BY KAREN BOSSICK
The movie “A Girl From Mogadishu” is being provided for people to watch free of charge through the next few days.
The film is one of those being shown in the Family of Woman Film Festival.
The festival is under contract to show single screenings of its other films but received special permission to let people view this one at any time over the next few days, as is convenient for them.
To watch it, go to https://www.comlib.org/event/fwff-a-girl-from-mogadishu/ Once registered, you must watch it within 48 hours.
The 113-minute drama from Somalia and the Republic of Ireland is based on a true story. It follows Ifrah Ahmed’s perilous journey as a refugee. Forced to marry as a teenager, she flees her abusive marriage and makes her way home in the midst of civil war to try to reconcile with her family.
The audience will experience the terror of bombs falling and chaos just as Ifrah does and rejoice when she exercises the potential buried inside her to lead a fight to protect women.
Two other films in this year’s film festival will air on The Community Library’s Livestream page at https://livestream.com/comlib.
- Saturday, Sept. 12, 4 p.m. “The Perfect Candidate,” a 104-minute dramatic comedy from Saudi Arabia.
The film features Haifaa al-Monsour, Saudi Arabia’s first female director who burst into world view with her film “Wadjda” about a young Saudi girl who becomes a student of the Koran to win a bicycle in a contest.
“The Perfect Candidate” features a young Saudi doctor who runs for city council to get the unpaved, rutted, constantly flooded street near her clinic fixed. She is assisted by the grandson of a crotchety old man who insists on being examined by a real—i.e., male—doctor, and who remains a thorn in her side until he admits he voted for her.
- Sunday, Sept. 12, 4 p.m. “The King of Masks, a 91-minute drama from China.
This film revolves around Wang, the King of Masks, an elderly street performer who enchants audiences with the complicated art of face-changing during the 1930s, a time of political turmoil in the Sichuan province.

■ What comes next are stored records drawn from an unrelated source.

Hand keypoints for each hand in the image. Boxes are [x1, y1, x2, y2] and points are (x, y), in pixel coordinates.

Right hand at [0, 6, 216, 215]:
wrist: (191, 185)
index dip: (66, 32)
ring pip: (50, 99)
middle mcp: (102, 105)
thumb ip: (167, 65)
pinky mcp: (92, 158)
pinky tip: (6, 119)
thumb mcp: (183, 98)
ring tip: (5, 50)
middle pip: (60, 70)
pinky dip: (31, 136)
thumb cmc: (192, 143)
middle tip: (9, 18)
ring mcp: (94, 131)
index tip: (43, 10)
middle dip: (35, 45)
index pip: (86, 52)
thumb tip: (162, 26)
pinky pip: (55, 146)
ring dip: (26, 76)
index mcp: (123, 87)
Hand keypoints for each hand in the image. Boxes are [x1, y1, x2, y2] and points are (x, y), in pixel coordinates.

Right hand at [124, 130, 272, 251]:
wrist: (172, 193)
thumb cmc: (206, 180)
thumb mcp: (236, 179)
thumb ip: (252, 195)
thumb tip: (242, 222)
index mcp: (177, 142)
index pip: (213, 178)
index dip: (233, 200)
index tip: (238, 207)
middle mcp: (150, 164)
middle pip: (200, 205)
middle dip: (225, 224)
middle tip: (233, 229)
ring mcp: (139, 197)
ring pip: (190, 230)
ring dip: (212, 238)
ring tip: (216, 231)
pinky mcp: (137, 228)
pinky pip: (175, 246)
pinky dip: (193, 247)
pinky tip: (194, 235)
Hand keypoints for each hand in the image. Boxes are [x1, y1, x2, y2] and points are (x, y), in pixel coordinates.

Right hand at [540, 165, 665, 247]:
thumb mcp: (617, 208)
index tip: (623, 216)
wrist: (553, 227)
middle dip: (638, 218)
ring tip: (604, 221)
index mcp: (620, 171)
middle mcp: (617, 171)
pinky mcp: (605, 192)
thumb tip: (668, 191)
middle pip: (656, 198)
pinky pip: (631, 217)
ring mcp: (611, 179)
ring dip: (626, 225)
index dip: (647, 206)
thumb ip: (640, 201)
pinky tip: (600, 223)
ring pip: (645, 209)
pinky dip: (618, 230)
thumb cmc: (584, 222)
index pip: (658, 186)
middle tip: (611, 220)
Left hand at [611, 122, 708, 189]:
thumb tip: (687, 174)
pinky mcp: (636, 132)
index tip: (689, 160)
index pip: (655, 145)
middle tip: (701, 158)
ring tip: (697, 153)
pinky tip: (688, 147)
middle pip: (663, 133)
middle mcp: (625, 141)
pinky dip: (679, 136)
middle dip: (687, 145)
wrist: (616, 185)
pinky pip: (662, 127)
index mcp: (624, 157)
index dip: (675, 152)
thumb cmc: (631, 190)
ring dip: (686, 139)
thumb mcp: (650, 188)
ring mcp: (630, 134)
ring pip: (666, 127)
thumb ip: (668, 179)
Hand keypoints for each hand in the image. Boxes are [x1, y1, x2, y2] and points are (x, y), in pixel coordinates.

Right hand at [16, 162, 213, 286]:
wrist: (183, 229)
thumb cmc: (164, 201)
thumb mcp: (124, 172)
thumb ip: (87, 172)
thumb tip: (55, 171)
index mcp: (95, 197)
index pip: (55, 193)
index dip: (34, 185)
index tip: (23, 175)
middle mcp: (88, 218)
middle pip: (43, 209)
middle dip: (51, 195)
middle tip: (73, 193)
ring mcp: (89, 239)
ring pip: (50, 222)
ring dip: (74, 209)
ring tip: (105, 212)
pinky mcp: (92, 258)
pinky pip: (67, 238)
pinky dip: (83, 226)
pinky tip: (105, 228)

Illustrating Chinese folk tales by split-second changes of masks is an art traditionally passed on to a son or grandson, but Wang has no heir. To compensate, Wang buys an orphan boy at an illegal child market but soon learns his new apprentice is a girl and sends her way away.

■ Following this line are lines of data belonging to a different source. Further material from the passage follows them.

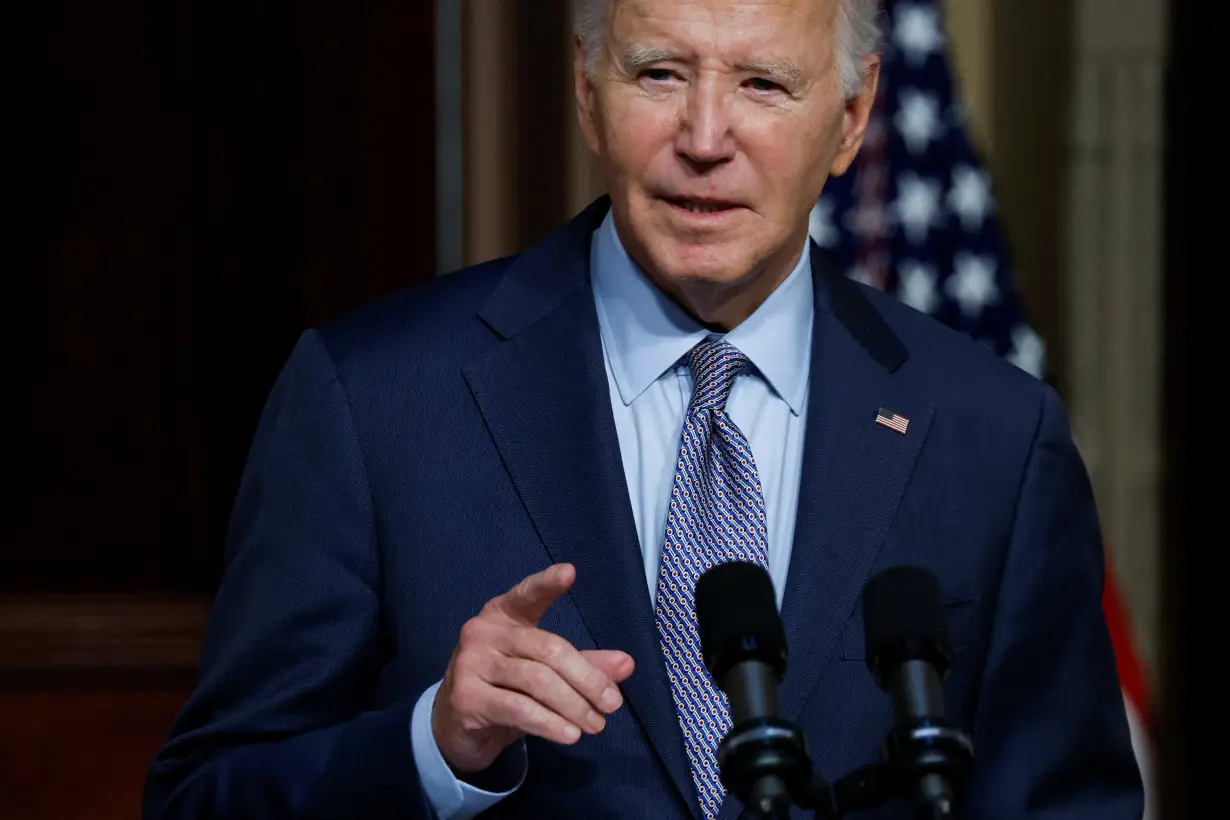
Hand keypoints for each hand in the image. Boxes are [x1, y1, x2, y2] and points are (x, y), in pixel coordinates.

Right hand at [432, 563, 635, 773]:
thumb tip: (626, 664)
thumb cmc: (504, 686)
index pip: (526, 595)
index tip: (570, 572)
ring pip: (536, 681)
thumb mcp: (542, 671)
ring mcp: (471, 664)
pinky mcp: (466, 697)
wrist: (455, 724)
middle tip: (612, 703)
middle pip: (547, 649)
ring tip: (596, 724)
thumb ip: (583, 664)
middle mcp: (482, 632)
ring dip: (573, 706)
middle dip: (586, 678)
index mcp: (502, 615)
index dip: (546, 584)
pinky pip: (518, 708)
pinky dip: (549, 724)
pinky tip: (570, 734)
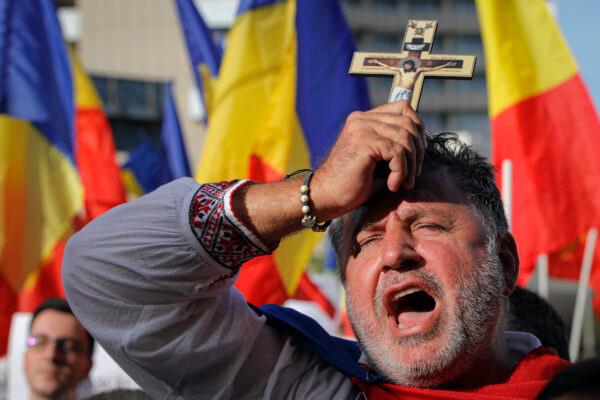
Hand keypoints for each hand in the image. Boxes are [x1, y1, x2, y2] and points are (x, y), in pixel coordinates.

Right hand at [311, 100, 425, 220]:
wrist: (327, 196)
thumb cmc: (352, 182)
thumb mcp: (376, 158)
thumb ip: (391, 143)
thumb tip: (421, 141)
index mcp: (365, 118)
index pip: (404, 108)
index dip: (418, 129)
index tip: (418, 154)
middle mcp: (362, 119)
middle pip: (409, 123)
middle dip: (418, 151)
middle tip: (414, 175)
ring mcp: (362, 128)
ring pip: (405, 138)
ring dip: (411, 165)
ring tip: (404, 182)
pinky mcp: (364, 142)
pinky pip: (397, 152)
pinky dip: (401, 172)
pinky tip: (392, 185)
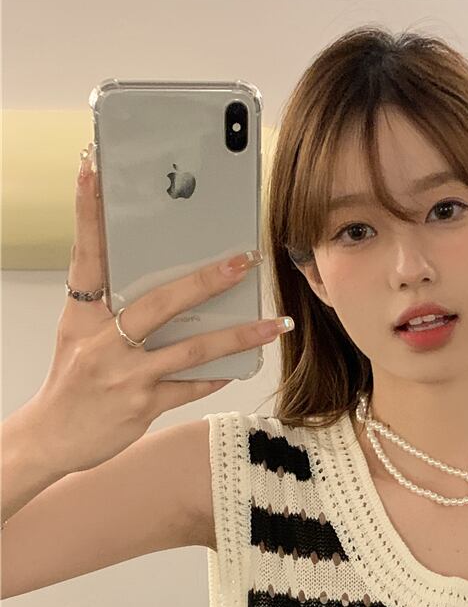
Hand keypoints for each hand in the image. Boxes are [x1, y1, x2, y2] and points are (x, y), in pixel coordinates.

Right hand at [31, 146, 289, 475]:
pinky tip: (241, 364)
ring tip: (276, 323)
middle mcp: (103, 340)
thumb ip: (110, 305)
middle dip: (207, 280)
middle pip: (161, 301)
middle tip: (244, 260)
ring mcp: (125, 374)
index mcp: (84, 314)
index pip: (86, 254)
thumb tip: (160, 281)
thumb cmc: (72, 380)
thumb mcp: (78, 333)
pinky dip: (216, 375)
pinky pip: (190, 386)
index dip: (88, 211)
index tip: (93, 170)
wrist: (52, 436)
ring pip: (191, 348)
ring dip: (238, 335)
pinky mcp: (142, 404)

When she refuses to leave, she surprises him by performing street acrobatics to draw a crowd but he still refuses to relent. When she accidentally sets the sampan on which they live on fire, she runs away, then compounds her mistake by rescuing a kidnapped boy and taking him to Wang. But—whoops!-- Wang is arrested as a kidnapper and scheduled to be executed.
The short documentary “Akashinga” from Zimbabwe will show just prior to “The King of Masks.”